# Charge par intermittences iPad air



## Coxparty57 (16 Avril 2015)

Bonjour à tous.

Depuis aujourd'hui la charge de mon iPad Air bloqué sur 25% et le flash de charge apparaît et disparaît.

Cela se produit aussi bien sur secteur que branché à mon MacBook Pro.

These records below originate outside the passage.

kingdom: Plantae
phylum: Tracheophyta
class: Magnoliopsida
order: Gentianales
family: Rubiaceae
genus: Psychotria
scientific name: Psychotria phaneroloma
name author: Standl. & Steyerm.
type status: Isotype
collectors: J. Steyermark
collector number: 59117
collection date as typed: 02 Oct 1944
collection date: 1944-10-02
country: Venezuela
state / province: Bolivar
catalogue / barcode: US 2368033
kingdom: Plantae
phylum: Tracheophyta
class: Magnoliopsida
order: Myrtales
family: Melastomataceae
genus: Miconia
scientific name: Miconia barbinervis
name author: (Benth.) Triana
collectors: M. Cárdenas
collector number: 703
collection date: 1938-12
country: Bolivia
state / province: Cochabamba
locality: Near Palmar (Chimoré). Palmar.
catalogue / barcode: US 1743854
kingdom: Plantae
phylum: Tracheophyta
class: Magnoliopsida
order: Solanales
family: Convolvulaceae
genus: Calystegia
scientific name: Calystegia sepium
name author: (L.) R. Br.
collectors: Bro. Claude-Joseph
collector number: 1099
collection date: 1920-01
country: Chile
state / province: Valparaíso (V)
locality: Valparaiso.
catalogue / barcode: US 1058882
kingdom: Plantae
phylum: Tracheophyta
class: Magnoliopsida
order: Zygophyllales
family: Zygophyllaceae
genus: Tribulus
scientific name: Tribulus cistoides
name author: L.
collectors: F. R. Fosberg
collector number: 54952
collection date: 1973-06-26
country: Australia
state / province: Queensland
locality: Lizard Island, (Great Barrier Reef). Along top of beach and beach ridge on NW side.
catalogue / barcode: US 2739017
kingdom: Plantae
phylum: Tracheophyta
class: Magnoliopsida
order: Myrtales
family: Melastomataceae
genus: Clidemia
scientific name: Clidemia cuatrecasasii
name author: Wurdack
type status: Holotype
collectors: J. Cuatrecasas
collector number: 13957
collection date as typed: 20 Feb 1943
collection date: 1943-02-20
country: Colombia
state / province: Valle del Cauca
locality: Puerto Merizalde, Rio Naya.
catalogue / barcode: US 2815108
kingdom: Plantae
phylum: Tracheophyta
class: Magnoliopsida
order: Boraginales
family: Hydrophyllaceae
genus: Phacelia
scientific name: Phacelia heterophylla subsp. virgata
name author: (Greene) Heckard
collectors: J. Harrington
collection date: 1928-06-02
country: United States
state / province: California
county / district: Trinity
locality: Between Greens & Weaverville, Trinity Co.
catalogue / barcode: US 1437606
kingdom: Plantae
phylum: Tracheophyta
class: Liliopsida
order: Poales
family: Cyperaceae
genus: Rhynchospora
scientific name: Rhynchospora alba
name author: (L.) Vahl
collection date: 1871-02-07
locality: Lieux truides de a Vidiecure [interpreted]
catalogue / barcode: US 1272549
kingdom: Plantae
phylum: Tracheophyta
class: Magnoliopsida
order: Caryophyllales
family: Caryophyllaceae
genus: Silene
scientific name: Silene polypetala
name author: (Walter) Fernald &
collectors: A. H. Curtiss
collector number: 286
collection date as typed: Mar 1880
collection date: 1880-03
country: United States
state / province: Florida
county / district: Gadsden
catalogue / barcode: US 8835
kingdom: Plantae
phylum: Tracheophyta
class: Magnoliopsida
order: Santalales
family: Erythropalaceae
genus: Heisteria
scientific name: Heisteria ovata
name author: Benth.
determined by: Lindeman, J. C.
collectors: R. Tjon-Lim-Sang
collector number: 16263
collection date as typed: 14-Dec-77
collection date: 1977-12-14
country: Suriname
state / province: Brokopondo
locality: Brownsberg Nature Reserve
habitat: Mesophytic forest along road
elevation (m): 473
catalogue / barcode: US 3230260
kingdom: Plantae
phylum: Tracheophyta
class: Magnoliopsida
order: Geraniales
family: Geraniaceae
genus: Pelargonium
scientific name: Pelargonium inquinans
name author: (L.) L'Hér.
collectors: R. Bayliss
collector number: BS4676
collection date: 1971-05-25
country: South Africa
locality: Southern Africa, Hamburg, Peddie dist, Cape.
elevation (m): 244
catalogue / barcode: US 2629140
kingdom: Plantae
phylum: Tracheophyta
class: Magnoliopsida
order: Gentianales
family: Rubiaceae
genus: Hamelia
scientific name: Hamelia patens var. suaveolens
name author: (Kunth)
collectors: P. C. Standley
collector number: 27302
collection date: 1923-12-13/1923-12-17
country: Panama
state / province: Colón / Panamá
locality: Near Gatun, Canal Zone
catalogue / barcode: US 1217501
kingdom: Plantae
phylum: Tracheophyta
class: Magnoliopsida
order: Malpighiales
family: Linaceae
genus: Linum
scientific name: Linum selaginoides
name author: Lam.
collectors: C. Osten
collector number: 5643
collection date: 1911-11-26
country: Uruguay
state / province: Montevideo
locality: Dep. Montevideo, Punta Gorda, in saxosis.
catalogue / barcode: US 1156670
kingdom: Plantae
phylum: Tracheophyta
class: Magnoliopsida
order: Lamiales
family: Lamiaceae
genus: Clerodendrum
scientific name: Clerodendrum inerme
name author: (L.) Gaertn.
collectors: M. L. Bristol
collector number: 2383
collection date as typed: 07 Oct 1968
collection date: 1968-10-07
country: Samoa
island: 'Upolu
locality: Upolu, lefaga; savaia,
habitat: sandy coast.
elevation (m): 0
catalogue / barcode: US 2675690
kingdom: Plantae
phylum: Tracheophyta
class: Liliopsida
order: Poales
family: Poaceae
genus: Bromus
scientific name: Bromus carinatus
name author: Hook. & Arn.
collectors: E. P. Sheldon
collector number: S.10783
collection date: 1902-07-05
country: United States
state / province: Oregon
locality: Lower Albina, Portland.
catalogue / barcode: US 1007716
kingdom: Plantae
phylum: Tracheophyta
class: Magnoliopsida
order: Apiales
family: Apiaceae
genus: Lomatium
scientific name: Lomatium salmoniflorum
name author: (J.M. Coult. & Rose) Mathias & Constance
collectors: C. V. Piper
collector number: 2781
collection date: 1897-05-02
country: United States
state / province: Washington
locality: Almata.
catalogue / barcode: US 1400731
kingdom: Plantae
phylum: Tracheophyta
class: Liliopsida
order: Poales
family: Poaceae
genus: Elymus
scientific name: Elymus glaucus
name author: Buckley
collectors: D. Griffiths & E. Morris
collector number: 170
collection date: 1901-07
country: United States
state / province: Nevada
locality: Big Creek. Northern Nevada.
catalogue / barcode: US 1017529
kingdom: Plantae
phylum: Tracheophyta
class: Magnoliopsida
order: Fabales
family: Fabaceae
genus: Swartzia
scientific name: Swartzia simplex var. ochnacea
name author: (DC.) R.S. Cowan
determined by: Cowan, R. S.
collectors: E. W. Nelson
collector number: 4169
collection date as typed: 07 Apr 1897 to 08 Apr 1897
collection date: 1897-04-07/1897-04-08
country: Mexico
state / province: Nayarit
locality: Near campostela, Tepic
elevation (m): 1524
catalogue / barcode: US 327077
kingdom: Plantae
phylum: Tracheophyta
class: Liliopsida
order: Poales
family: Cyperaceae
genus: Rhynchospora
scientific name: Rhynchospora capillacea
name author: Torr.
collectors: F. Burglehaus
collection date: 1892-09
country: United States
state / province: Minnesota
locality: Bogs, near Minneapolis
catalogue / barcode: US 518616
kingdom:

J'ai essayé trois câbles différents.

Aidez moi!!!


----------



## lineakd (17 Avril 2015)

@Coxparty57, soit le bienvenu!
Si ta tablette est encore sous garantie, un appel à l'assistance d'apple pourrait servir.


----------



## Gigino (28 Mai 2015)

A peu près le même problème...je ne suis pas encore bloqué mais la connexion s'établit difficilement entre le câble et le connecteur femelle de mon iPad air. Ca prend la charge une fois sur 10 lorsque je connecte (parfois la charge débute puis s'interrompt), et ça semble empirer rapidement. J'utilise bien le chargeur 12W et j'ai testé deux câbles différents pour le même mauvais résultat.

As-tu résolu ton problème ?
D'autres ont-il le même ?

Je ne sais pas trop quoi faire et je redoute la panne bloquante...


----------